Ride-sharing companies have quickly come to dominate the taxi market.
The convenience and accessibility of Uber has made its services ubiquitous on Saturday nights especially in Montreal, where a young population and booming nightlife have come to rely on ride-shares.
Montreal taxi drivers, have bemoaned this massive change in the industry. The taxi industry has tried repeatedly to get Uber banned from the city. Drivers have staged protests and pursued court cases but to no avail. Uber is here to stay.
For that reason the provincial government of Quebec has decided to offer compensation to taxi drivers whose business has suffered because of Uber.
A whopping total of $250 million in public funds is expected to go to drivers who have seen the value of their permits plummet from hundreds of thousands of dollars to just a few tens of thousands. More information is forthcoming from the government.
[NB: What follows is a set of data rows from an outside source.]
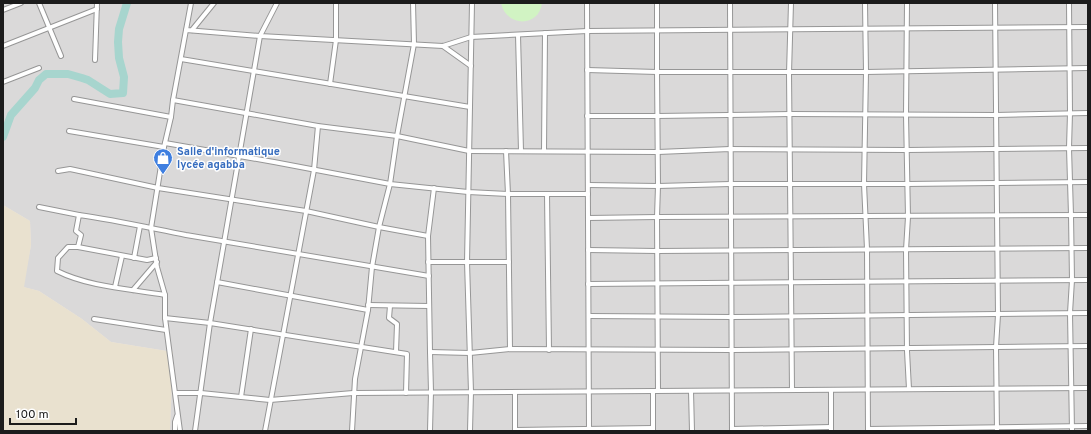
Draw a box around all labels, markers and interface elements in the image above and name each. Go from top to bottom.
place label: Salle d'informatique lycée agabba [177,145,280,172]
shop icon: Salle d'informatique lycée agabba [152,147,174,175]
scale bar [10,400,76,426]
text: 100 m [16,407,49,423]

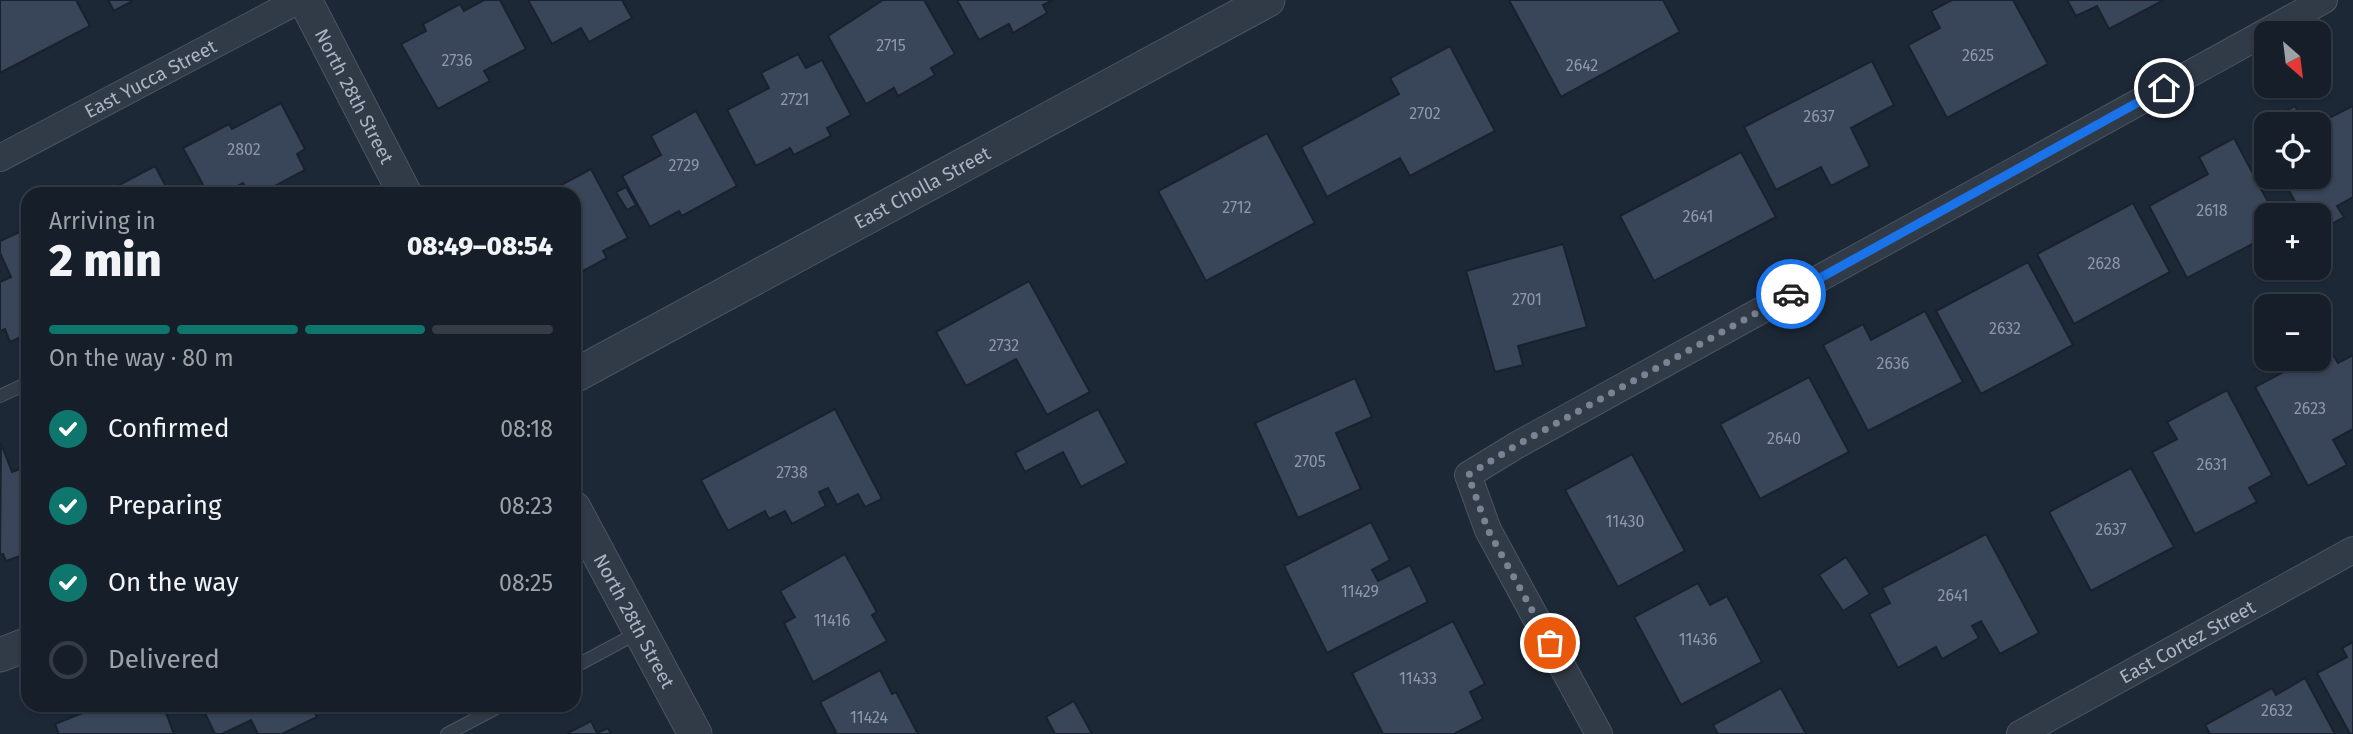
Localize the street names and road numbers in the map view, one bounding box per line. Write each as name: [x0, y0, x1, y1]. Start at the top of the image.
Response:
street label: North 28th Street: [310, 25, 398, 168]
street label: East Yucca Street: [81, 35, 221, 123]
street label: East Cholla Street: [850, 142, 995, 234]
street label: North 28th Street: [589, 550, 679, 692]
street label: East Cortez Street: [2116, 595, 2259, 689]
Many were quick to point out that, like it or not, this is just how capitalism works. New technologies, industries, and markets replace obsolete services. Workers in older industries have to adapt to changing times.
But instead of investing heavily in a transition to the new industry, the government is handing them cash to make up for the declining value of permits. Only $44 million will go toward improving taxi companies to help them compete in changing times.
Taxi drivers deserve secure livelihoods. But is this the best use of public funds? Lump sums will not help those drivers in the long term.